I was less impressed with the food.  First, the number of entrees on the menu barely outpaced the number of appetizers.  Again, maybe this was due in part to the Covid restrictions at the time, but our choices were pretty limited.  In fact, Kiddo couldn’t find any main course on the menu that appealed to her, we decided to order two apps for her – smoked wings and crab Rangoon – and let her have at them.  

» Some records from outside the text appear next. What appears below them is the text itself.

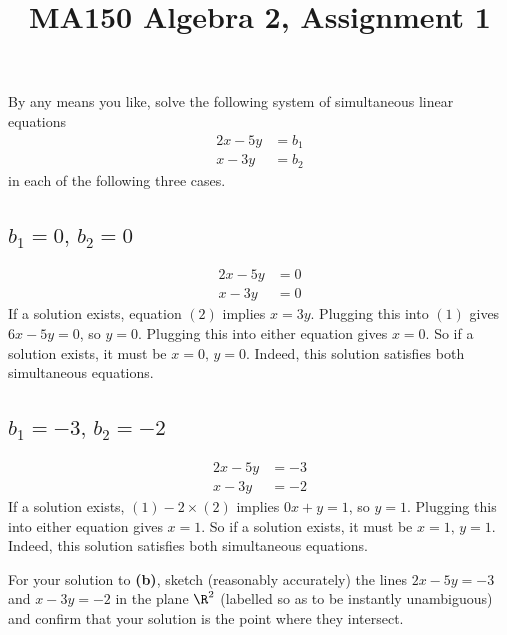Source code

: \documentclass[a4paper]{article}
\title{MA150 Algebra 2, Assignment 1}
\begin{document}
\maketitle

\setlength{\parindent}{0em}
\setlength{\parskip}{1em}


\begin{questionbody}
By any means you like, solve the following system of simultaneous linear equations
\begin{align*}
2x - 5y &= b_1 \\
x - 3y &= b_2
\end{align*}
in each of the following three cases.
\end{questionbody}

\subsection{$b_1 = 0,\, b_2 = 0$} %

\begin{align*}
2x - 5y &= 0 \tag{1} \\
x - 3y &= 0 \tag{2}
\end{align*}
If a solution exists, equation $(2)$ implies $x = 3y$. Plugging this into $(1)$ gives $6x - 5y = 0$, so $y=0$. Plugging this into either equation gives $x=0$.
So if a solution exists, it must be $x=0,\, y=0$. Indeed, this solution satisfies both simultaneous equations.

\subsection{$b_1 = -3,\, b_2 = -2$} %

\begin{align*}
2x - 5y &= -3 \tag{1} \\
x - 3y &= -2 \tag{2}
\end{align*}
If a solution exists, $(1) - 2 \times (2)$ implies $0x + y = 1$, so $y=1$. Plugging this into either equation gives $x=1$.
So if a solution exists, it must be $x=1,\, y=1$. Indeed, this solution satisfies both simultaneous equations.

\begin{questionbody}
For your solution to \textbf{(b)}, sketch (reasonably accurately) the lines $2x - 5y = -3$ and
$x - 3y = -2$ in the plane $\R^2$ (labelled so as to be instantly unambiguous) and confirm
that your solution is the point where they intersect.
\end{questionbody}
\end{document}
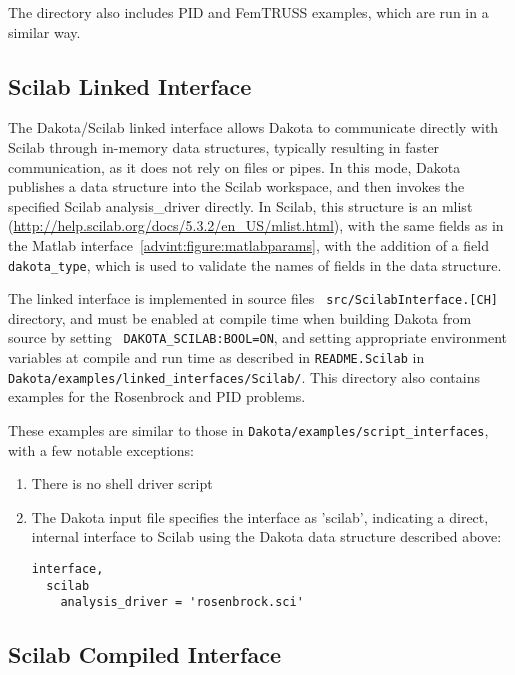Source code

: The directory also includes PID and FemTRUSS examples, which are run
in a similar way.

\subsection{Scilab Linked Interface} 

The Dakota/Scilab linked interface allows Dakota to communicate
directly with Scilab through in-memory data structures, typically
resulting in faster communication, as it does not rely on files or
pipes. In this mode, Dakota publishes a data structure into the
Scilab workspace, and then invokes the specified Scilab
analysis\_driver directly. In Scilab, this structure is an mlist
(\url{http://help.scilab.org/docs/5.3.2/en\_US/mlist.html}), with the same
fields as in the Matlab interface~\ref{advint:figure:matlabparams},
with the addition of a field {\tt dakota\_type}, which is used to validate
the names of fields in the data structure.

The linked interface is implemented in source files {\tt
  src/ScilabInterface.[CH]} directory, and must be enabled at compile
time when building Dakota from source by setting {\tt
  DAKOTA\_SCILAB:BOOL=ON}, and setting appropriate environment
variables at compile and run time as described in {\tt README.Scilab}
in \\ {\tt Dakota/examples/linked\_interfaces/Scilab/}. This directory also
contains examples for the Rosenbrock and PID problems.

These examples are similar to those in {\tt Dakota/examples/script\_interfaces}, with
a few notable exceptions:
\begin{enumerate}
\item There is no shell driver script
\item The Dakota input file specifies the interface as 'scilab',
  indicating a direct, internal interface to Scilab using the Dakota
  data structure described above:
\begin{small}
\begin{verbatim}
interface,
  scilab
    analysis_driver = 'rosenbrock.sci'
\end{verbatim} 
\end{small}
\end{enumerate}


\subsection{Scilab Compiled Interface}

She might have made the smartest decision of us all.  Punky ordered the kung pao chicken, which would seem like a decent choice at a primarily Asian fusion restaurant.  Unfortunately, the dish could best be described as boring.  Not a lot of “pow” in this kung pao, which also came to the table lukewarm at best. 


I fared moderately better with the corvina fish filet, which was served over a bed of lentils (which I thought was an odd pairing) and a mildly sweet sauce.  The lentils were surprisingly good, so that was a bonus.  But was the dish worth $30?  That’s questionable.

A more recent menu at the Atlanta location shows several more inventive options than we had when we visited.  Still, online reviews seem mixed, and given the overall trend of the franchise, it may be only a matter of time before the last Trader Vic’s locations in the United States disappear. 

If you feel like you must give the franchise a try, the Atlanta outpost remains your best bet. Just don’t expect superior service, and be pleasantly surprised if you are treated like you’re welcome there.  Or, you can go to the part of the world where Trader Vic’s appear to be thriving – the Middle East.  Bahrain, Dubai, Jordan, Oman, Qatar and the United Arab Emirates all have Trader Vic’s, which seems ironic to me given the cocktail culture on which it was founded.  But they must be doing something right.